TFI Friday represented my later teenage years. Running from 1996 through to 2000, this show took me into adulthood. A major player in my formative years.
So the announcement of a live anniversary special (a 20ish year anniversary, as it’s only 19 years since it first aired) split my emotions. Would this be a wonderfully nostalgic return to my younger days, or will it be a cringe-worthy display of old men acting like teenagers?
They had recreated the set and opening sequence with wonderful accuracy, bar one important omission. The sad lack of Ocean Colour Scene’s ‘Riverboat Song’ that had accented the original show. But as Will MacDonald was welcomed onto the show to his usual taunts, it was as if nothing had changed. In fact, somehow, Will doesn’t seem to have aged at all! And the first musical section was privileged to Blur, who treated us to an old classic, ‘Coffee & TV’. Perfect.
As the infamous Freak or Unique section was introduced, I wondered how they would handle it in today’s far more politically correct world. But they got it spot on, inviting back previous Freak or Unique guests to see them 19 years on. And that was what made this work; they weren’t trying to recreate something from 19 years ago for today’s audience, they were bringing 19 years ago to yesterday’s audience.
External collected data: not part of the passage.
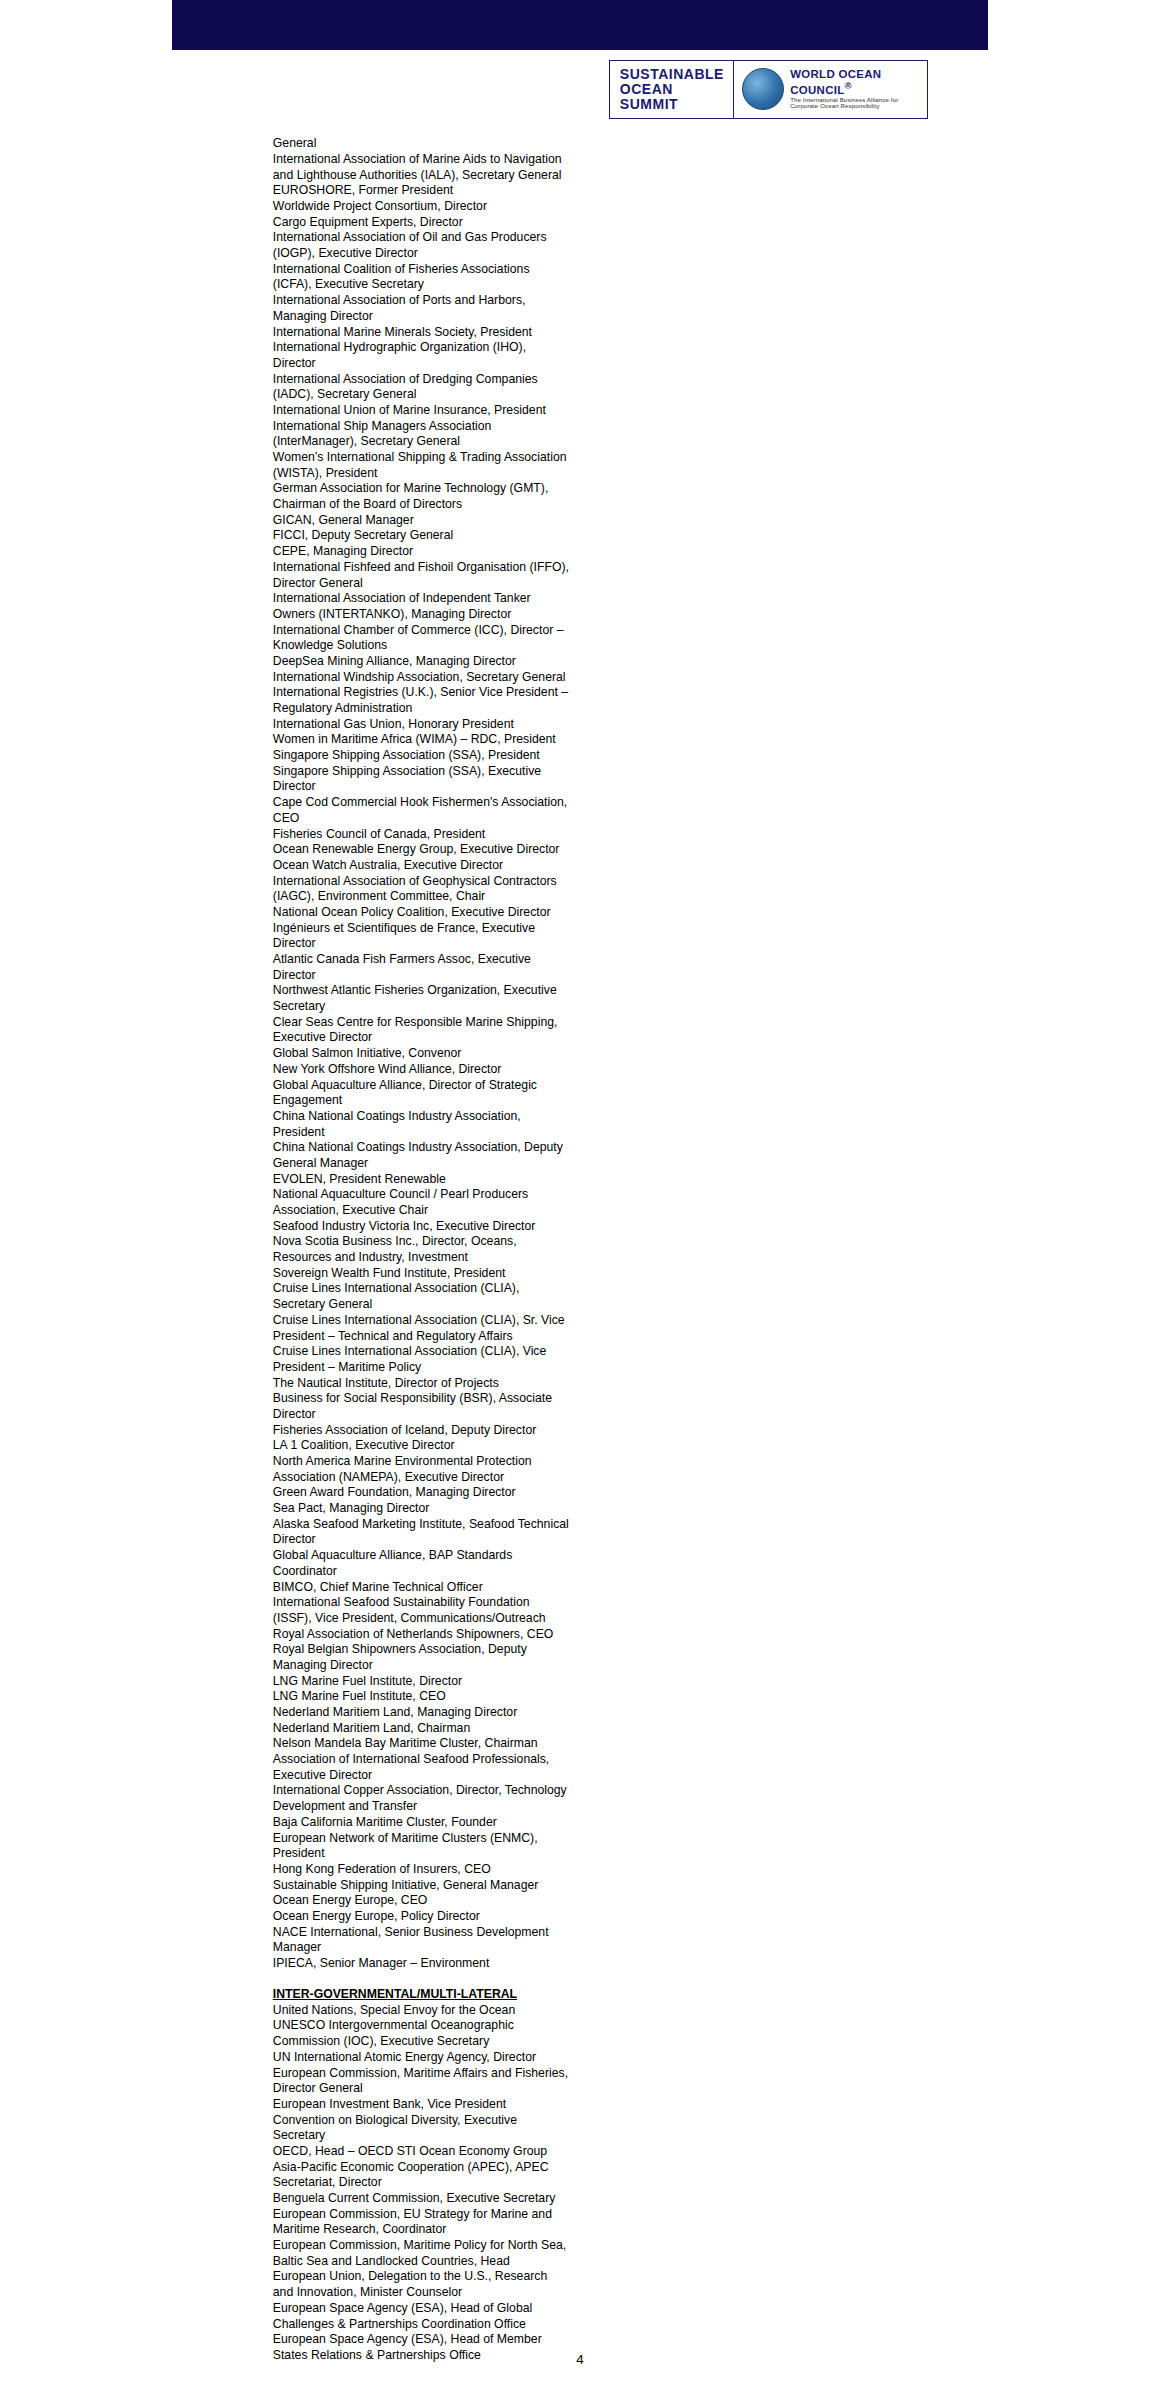SUSTAINABLE
OCEAN
SUMMIT
WORLD OCEAN
COUNCIL®
The International Business Alliance for Corporate Ocean Responsibility
General
International Association of Marine Aids to Navigation and Lighthouse Authorities (IALA), Secretary General
EUROSHORE, Former President
Worldwide Project Consortium, Director
Cargo Equipment Experts, Director
International Association of Oil and Gas Producers (IOGP), Executive Director
International Coalition of Fisheries Associations (ICFA), Executive Secretary
International Association of Ports and Harbors, Managing Director
International Marine Minerals Society, President
International Hydrographic Organization (IHO), Director
International Association of Dredging Companies (IADC), Secretary General
International Union of Marine Insurance, President
International Ship Managers Association (InterManager), Secretary General
Women’s International Shipping & Trading Association (WISTA), President
German Association for Marine Technology (GMT), Chairman of the Board of Directors
GICAN, General Manager
FICCI, Deputy Secretary General
CEPE, Managing Director
International Fishfeed and Fishoil Organisation (IFFO), Director General
International Association of Independent Tanker Owners (INTERTANKO), Managing Director
International Chamber of Commerce (ICC), Director – Knowledge Solutions
DeepSea Mining Alliance, Managing Director
International Windship Association, Secretary General
International Registries (U.K.), Senior Vice President – Regulatory Administration
International Gas Union, Honorary President
Women in Maritime Africa (WIMA) – RDC, President
Singapore Shipping Association (SSA), President
Singapore Shipping Association (SSA), Executive Director
Cape Cod Commercial Hook Fishermen's Association, CEO
Fisheries Council of Canada, President
Ocean Renewable Energy Group, Executive Director
Ocean Watch Australia, Executive Director
International Association of Geophysical Contractors (IAGC), Environment Committee, Chair
National Ocean Policy Coalition, Executive Director
Ingénieurs et Scientifiques de France, Executive Director
Atlantic Canada Fish Farmers Assoc, Executive Director
Northwest Atlantic Fisheries Organization, Executive Secretary
Clear Seas Centre for Responsible Marine Shipping, Executive Director
Global Salmon Initiative, Convenor
New York Offshore Wind Alliance, Director
Global Aquaculture Alliance, Director of Strategic Engagement
China National Coatings Industry Association, President
China National Coatings Industry Association, Deputy General Manager
EVOLEN, President Renewable
National Aquaculture Council / Pearl Producers Association, Executive Chair
Seafood Industry Victoria Inc, Executive Director
Nova Scotia Business Inc., Director, Oceans, Resources and Industry, Investment
Sovereign Wealth Fund Institute, President
Cruise Lines International Association (CLIA), Secretary General
Cruise Lines International Association (CLIA), Sr. Vice President – Technical and Regulatory Affairs
Cruise Lines International Association (CLIA), Vice President – Maritime Policy
The Nautical Institute, Director of Projects
Business for Social Responsibility (BSR), Associate Director
Fisheries Association of Iceland, Deputy Director
LA 1 Coalition, Executive Director
North America Marine Environmental Protection Association (NAMEPA), Executive Director
Green Award Foundation, Managing Director
Sea Pact, Managing Director
Alaska Seafood Marketing Institute, Seafood Technical Director
Global Aquaculture Alliance, BAP Standards Coordinator
BIMCO, Chief Marine Technical Officer
International Seafood Sustainability Foundation (ISSF), Vice President, Communications/Outreach
Royal Association of Netherlands Shipowners, CEO
Royal Belgian Shipowners Association, Deputy Managing Director
LNG Marine Fuel Institute, Director
LNG Marine Fuel Institute, CEO
Nederland Maritiem Land, Managing Director
Nederland Maritiem Land, Chairman
Nelson Mandela Bay Maritime Cluster, Chairman
Association of International Seafood Professionals, Executive Director
International Copper Association, Director, Technology Development and Transfer
Baja California Maritime Cluster, Founder
European Network of Maritime Clusters (ENMC), President
Hong Kong Federation of Insurers, CEO
Sustainable Shipping Initiative, General Manager
Ocean Energy Europe, CEO
Ocean Energy Europe, Policy Director
NACE International, Senior Business Development Manager
IPIECA, Senior Manager – Environment
INTER-GOVERNMENTAL/MULTI-LATERAL
United Nations, Special Envoy for the Ocean
UNESCO Intergovernmental Oceanographic Commission (IOC), Executive Secretary
UN International Atomic Energy Agency, Director
European Commission, Maritime Affairs and Fisheries, Director General
European Investment Bank, Vice President
Convention on Biological Diversity, Executive Secretary
OECD, Head – OECD STI Ocean Economy Group
Asia-Pacific Economic Cooperation (APEC), APEC Secretariat, Director
Benguela Current Commission, Executive Secretary
European Commission, EU Strategy for Marine and Maritime Research, Coordinator
European Commission, Maritime Policy for North Sea, Baltic Sea and Landlocked Countries, Head
European Union, Delegation to the U.S., Research and Innovation, Minister Counselor
European Space Agency (ESA), Head of Global Challenges & Partnerships Coordination Office
European Space Agency (ESA), Head of Member States Relations & Partnerships Office
4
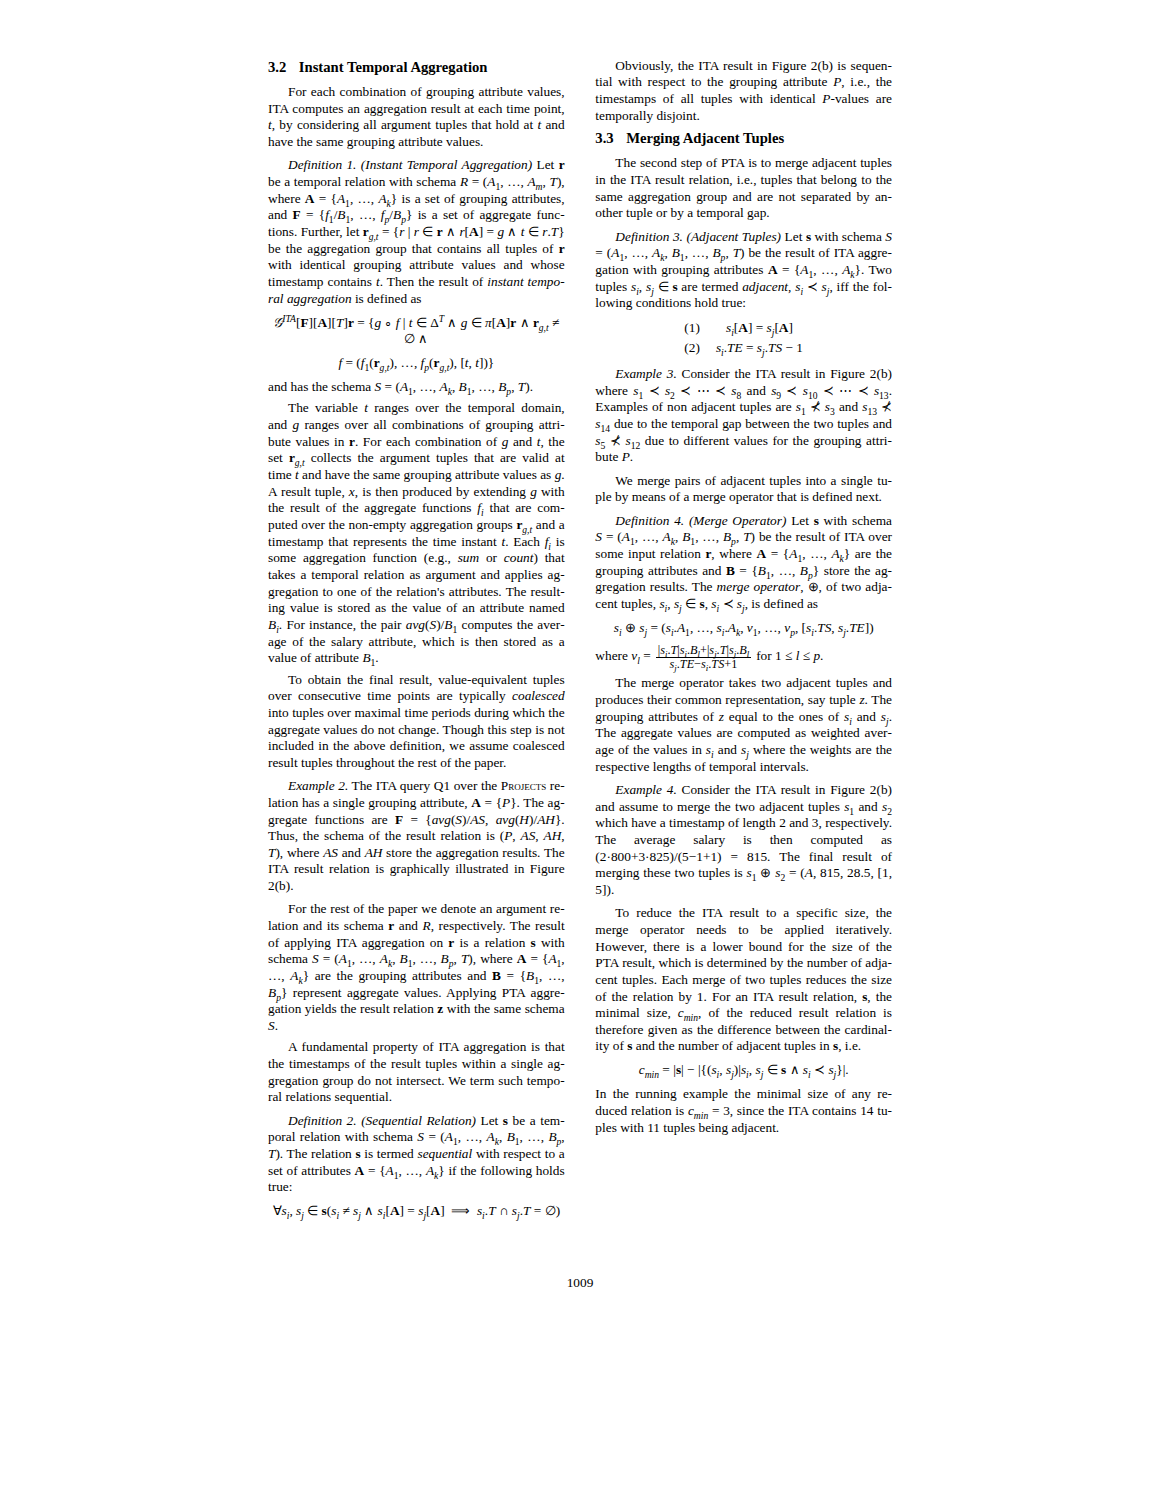3.2 Instant Temporal Aggregation
For each combination of grouping attribute values, ITA computes an aggregation result at each time point, t, by considering all argument tuples that hold at t and have the same grouping attribute values.
Definition 1. (Instant Temporal Aggregation) Let r be a temporal relation with schema R = (A1, …, Am, T), where A = {A1, …, Ak} is a set of grouping attributes, and F = {f1/B1, …, fp/Bp} is a set of aggregate functions. Further, let rg,t = {r | r ∈ r ∧ r[A] = g ∧ t ∈ r.T} be the aggregation group that contains all tuples of r with identical grouping attribute values and whose timestamp contains t. Then the result of instant temporal aggregation is defined as
𝒢ITA[F][A][T]r = {g ∘ f | t ∈ ΔT ∧ g ∈ π[A]r ∧ rg,t ≠ ∅ ∧
f = (f1(rg,t), …, fp(rg,t), [t, t])}
and has the schema S = (A1, …, Ak, B1, …, Bp, T).
The variable t ranges over the temporal domain, and g ranges over all combinations of grouping attribute values in r. For each combination of g and t, the set rg,t collects the argument tuples that are valid at time t and have the same grouping attribute values as g. A result tuple, x, is then produced by extending g with the result of the aggregate functions fi that are computed over the non-empty aggregation groups rg,t and a timestamp that represents the time instant t. Each fi is some aggregation function (e.g., sum or count) that takes a temporal relation as argument and applies aggregation to one of the relation's attributes. The resulting value is stored as the value of an attribute named Bi. For instance, the pair avg(S)/B1 computes the average of the salary attribute, which is then stored as a value of attribute B1.
To obtain the final result, value-equivalent tuples over consecutive time points are typically coalesced into tuples over maximal time periods during which the aggregate values do not change. Though this step is not included in the above definition, we assume coalesced result tuples throughout the rest of the paper.
Example 2. The ITA query Q1 over the Projects relation has a single grouping attribute, A = {P}. The aggregate functions are F = {avg(S)/AS, avg(H)/AH}. Thus, the schema of the result relation is (P, AS, AH, T), where AS and AH store the aggregation results. The ITA result relation is graphically illustrated in Figure 2(b).
For the rest of the paper we denote an argument relation and its schema r and R, respectively. The result of applying ITA aggregation on r is a relation s with schema S = (A1, …, Ak, B1, …, Bp, T), where A = {A1, …, Ak} are the grouping attributes and B = {B1, …, Bp} represent aggregate values. Applying PTA aggregation yields the result relation z with the same schema S.
A fundamental property of ITA aggregation is that the timestamps of the result tuples within a single aggregation group do not intersect. We term such temporal relations sequential.
Definition 2. (Sequential Relation) Let s be a temporal relation with schema S = (A1, …, Ak, B1, …, Bp, T). The relation s is termed sequential with respect to a set of attributes A = {A1, …, Ak} if the following holds true:
∀si, sj ∈ s(si ≠ sj ∧ si[A] = sj[A] ⟹ si.T ∩ sj.T = ∅)
Obviously, the ITA result in Figure 2(b) is sequential with respect to the grouping attribute P, i.e., the timestamps of all tuples with identical P-values are temporally disjoint.
3.3 Merging Adjacent Tuples
The second step of PTA is to merge adjacent tuples in the ITA result relation, i.e., tuples that belong to the same aggregation group and are not separated by another tuple or by a temporal gap.
Definition 3. (Adjacent Tuples) Let s with schema S = (A1, …, Ak, B1, …, Bp, T) be the result of ITA aggregation with grouping attributes A = {A1, …, Ak}. Two tuples si, sj ∈ s are termed adjacent, si ≺ sj, iff the following conditions hold true:
| (1) | s i [ A ] = s j [ A ] |
| (2) | s i . TE = s j . TS − 1 |
Example 3. Consider the ITA result in Figure 2(b) where s1 ≺ s2 ≺ ⋯ ≺ s8 and s9 ≺ s10 ≺ ⋯ ≺ s13. Examples of non adjacent tuples are s1 ⊀ s3 and s13 ⊀ s14 due to the temporal gap between the two tuples and s5 ⊀ s12 due to different values for the grouping attribute P.
We merge pairs of adjacent tuples into a single tuple by means of a merge operator that is defined next.
Definition 4. (Merge Operator) Let s with schema S = (A1, …, Ak, B1, …, Bp, T) be the result of ITA over some input relation r, where A = {A1, …, Ak} are the grouping attributes and B = {B1, …, Bp} store the aggregation results. The merge operator, ⊕, of two adjacent tuples, si, sj ∈ s, si ≺ sj, is defined as
si ⊕ sj = (si.A1, …, si.Ak, v1, …, vp, [si.TS, sj.TE])
where vl = |si.T|si.Bl+|sj.T|sj.Bl sj.TE−si.TS+1 for 1 ≤ l ≤ p.
The merge operator takes two adjacent tuples and produces their common representation, say tuple z. The grouping attributes of z equal to the ones of si and sj. The aggregate values are computed as weighted average of the values in si and sj where the weights are the respective lengths of temporal intervals.
Example 4. Consider the ITA result in Figure 2(b) and assume to merge the two adjacent tuples s1 and s2 which have a timestamp of length 2 and 3, respectively. The average salary is then computed as (2·800+3·825)/(5−1+1) = 815. The final result of merging these two tuples is s1 ⊕ s2 = (A, 815, 28.5, [1, 5]).
To reduce the ITA result to a specific size, the merge operator needs to be applied iteratively. However, there is a lower bound for the size of the PTA result, which is determined by the number of adjacent tuples. Each merge of two tuples reduces the size of the relation by 1. For an ITA result relation, s, the minimal size, cmin, of the reduced result relation is therefore given as the difference between the cardinality of s and the number of adjacent tuples in s, i.e.
cmin = |s| − |{(si, sj)|si, sj ∈ s ∧ si ≺ sj}|.
In the running example the minimal size of any reduced relation is cmin = 3, since the ITA contains 14 tuples with 11 tuples being adjacent.
1009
I can imagine a 16-year-old watching this for the first time would wonder who all these old guys were, acting like prats, but I’m that much older myself now, so they don’t seem that old to me. It was kind of like the last 19 years hadn’t happened, like the last time I watched this was a week ago.
The rapid-fire guest interviews felt a little crass, like someone name-dropping at a party. But Chris Evans never was one for social niceties.
There were mistakes, but it was a live show, and the original was always full of mistakes too. Despite extreme amounts of swearing from a particular guest leading it to being pre-recorded, it always retained that laid-back, unrehearsed, blokes-down-the-pub feel. And they completely recaptured that.
The musical guests were an inspired mix of the old and new, with some poignant song choices. And, thankfully, the It’s Your Letters section brought back its original intro song.
But in today’s world, it’s not so stand-out, so ground-breaking as it used to be. We only had four channels back then, and there wasn’t much else like it. Today, these kind of shows are far more commonplace.
It was a great piece of nostalgia which, I think, will have really hit the mark with fans of the original show. But I can’t see it making a massive splash with new fans. But for the older among us, it was a refreshing and welcome return. So welcome, and important, in fact, that Channel 4 allowed them to run over, and pushed back the rest of their schedule. That’s pretty illustrative of this show’s standing and, no doubt, its ratings.